I have a lot of training goals:
- getting fitter and ‘better organised' in my body after an accident 11 years ago
- feeling a beginner for 2-3 times a week, so to keep my feet on the ground. Since I'm a solo working trainer/coach there is a lack of personal feedback in my work.
- getting sweaty, and all the good things that come from that
- feeling alive at the moment my body ‘automatically' is taking Ukemi or is responding to a movement.
- Some vague dream about teaching Aikido

Thirza Schraa

mathewjgano
08-25-2008, 03:54 PM
I'm interested to hear about people's approach to goal-setting in Budo, are they specific or general and how are they measured? Without them, is there a danger that we get into a kind of 'cruise-mode' on the Way?
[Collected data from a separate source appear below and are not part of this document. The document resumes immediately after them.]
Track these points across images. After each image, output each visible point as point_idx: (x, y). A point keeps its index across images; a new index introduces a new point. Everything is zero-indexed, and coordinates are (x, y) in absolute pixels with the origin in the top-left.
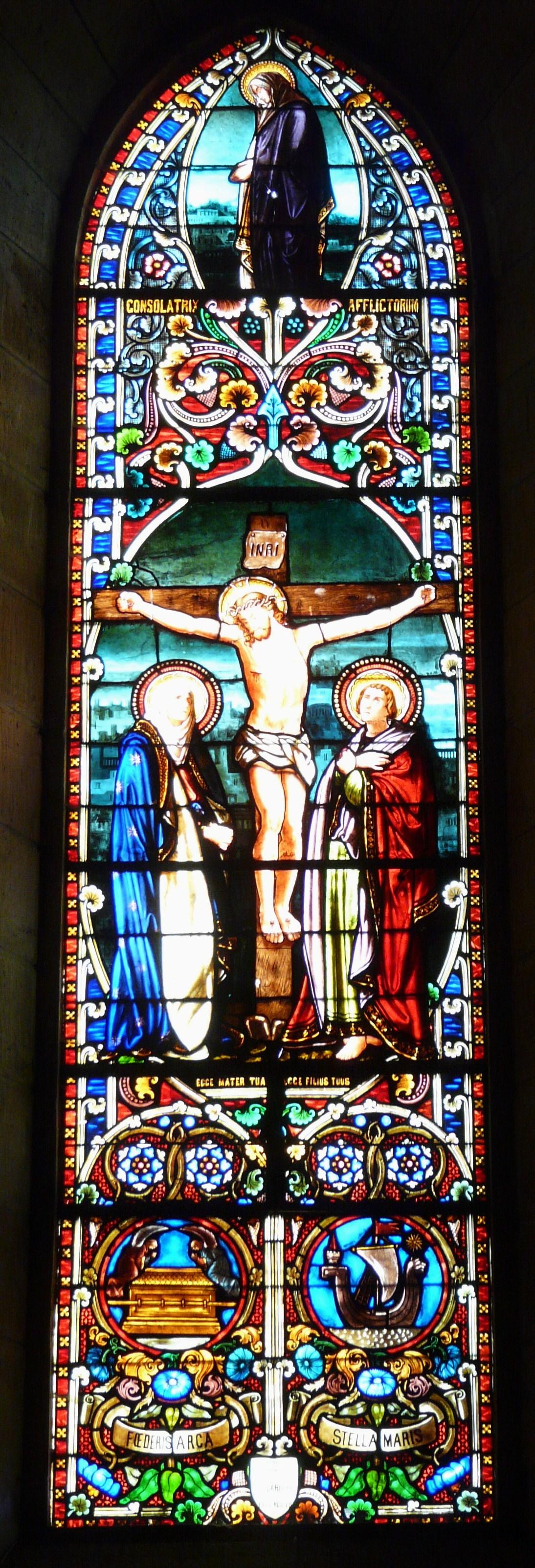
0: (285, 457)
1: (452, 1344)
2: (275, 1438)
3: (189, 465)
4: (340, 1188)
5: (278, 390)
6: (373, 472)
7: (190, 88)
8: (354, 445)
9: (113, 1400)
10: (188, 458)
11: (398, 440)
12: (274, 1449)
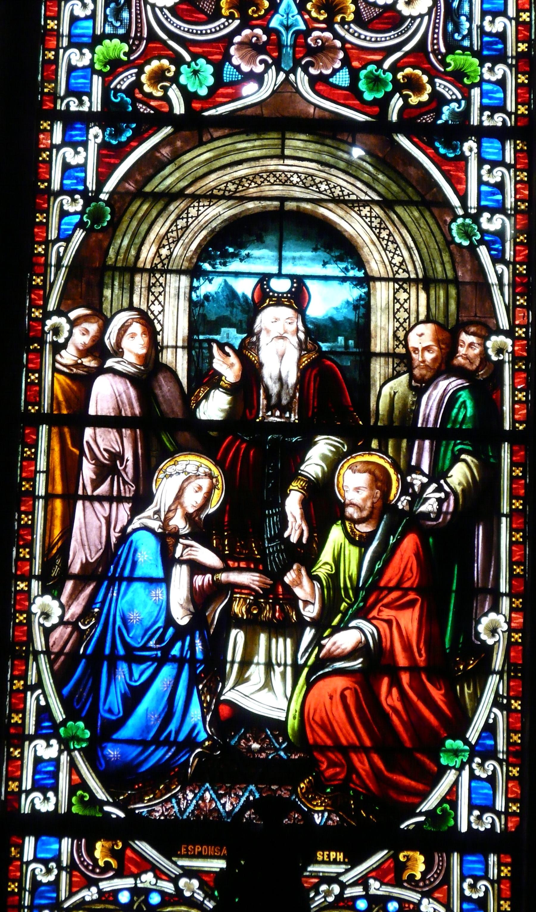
0: (301, 80)
3: (183, 89)
6: (406, 106)
10: (183, 80)
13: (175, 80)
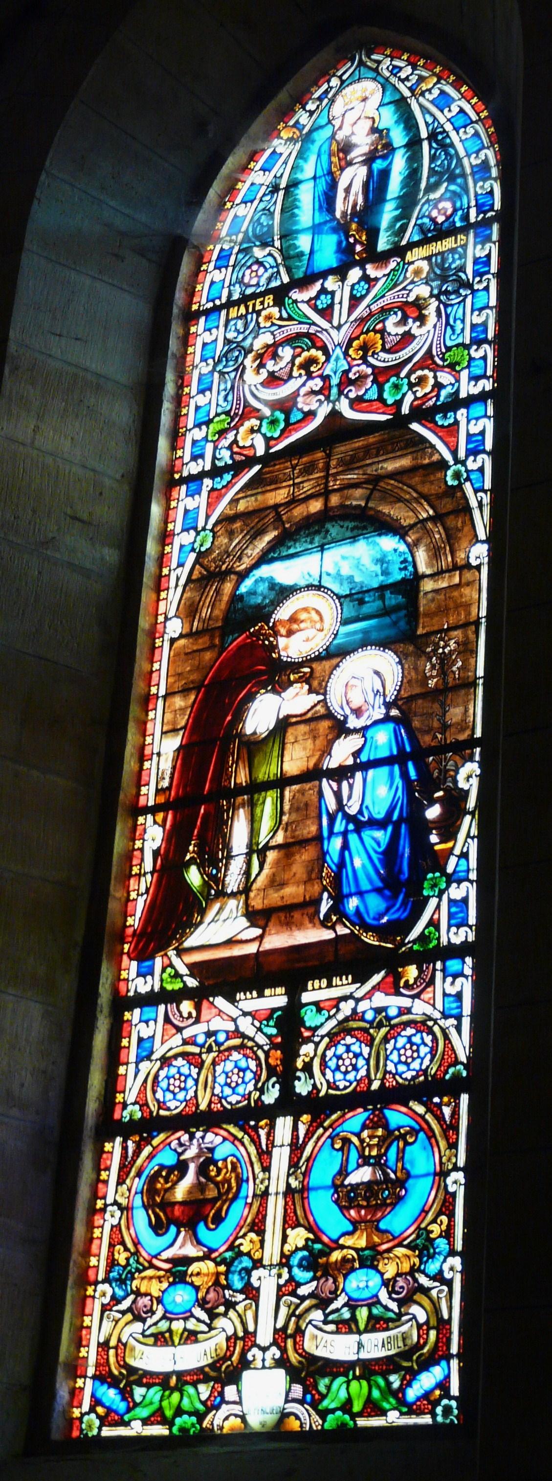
1: (440, 1236)
2: (264, 1349)
3: (264, 435)
4: (341, 1087)
5: (341, 348)
6: (416, 399)
7: (291, 123)
8: (402, 379)
9: (129, 1316)
11: (440, 363)
12: (264, 1360)
13: (259, 431)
When I was a white belt, my personal goal was clear in front of me: to become shodan. Things are not so tangible from the middle dans perspective. I'm not convinced that continued test-passing is a useful goal and I try to keep in mind the meaning of Budo.

The general purpose of my Budo training is to improve my character and try my best to apply aikido principles in daily life - to blend with and extend kindness to family, friends, colleagues etc. However, these are hardly training goals, and improvement in them is difficult to measure. I can only conclude that my training has no goals at the present time.

I'd be very interested to hear others' thoughts on this.

My main goal these days is to get to train, but working two jobs and having a wife who plans everything months ahead of time makes that often difficult.
That aside, my overarching goal in Aikido is to better myself that I may better the world around me, whether it be in physical defense, developing a hard-working character, etc. My goal in life has long been to help in as broad a manner as I can muster and I feel Ueshiba Aikido reflects this same goal. After that it's great exercise and a fun way to spend a couple hours of a day. It keeps my body in shape, my coordination sharp, and my mind relaxed...can't ask for much more in something. These are some of the things that I plan on working on in my future training of Aikido so i guess they could be called goals.
Take care,
Matt

lbb
08-25-2008, 09:26 PM
My only goal is to keep training.

SeiserL
08-26-2008, 10:06 AM
IMHO, goals can be useful as indicators of a direction. Like mile markers are the freeway, you drive towards them, pass them, and keep going.

Norton
08-26-2008, 06:43 PM
IMHO, goals can be useful as indicators of a direction. Like mile markers are the freeway, you drive towards them, pass them, and keep going.

I agree. They encourage you to go further, they let you know that your hardwork's started paying off.

Cynrod
09-15-2008, 10:48 PM
I think no matter what you do in life you have to have a goal.

Training=Polishing and Polished=Goal.

PhilMyKi
09-16-2008, 10:36 AM
To be the best I can be at that given moment, then move onto the next. Will never quite achieve it, but the goal evolves with me :). I use this in nearly everything I do.

Amadeus
09-16-2008, 02:23 PM
My goals is quite simple:
- learn stuff
- meet people
- have fun

Some wiseguy said something about it's not the destination that's most important, but the journey. So I guess goals is a good way to get the direction. What you accomplish can be something totally different, but still kool gear.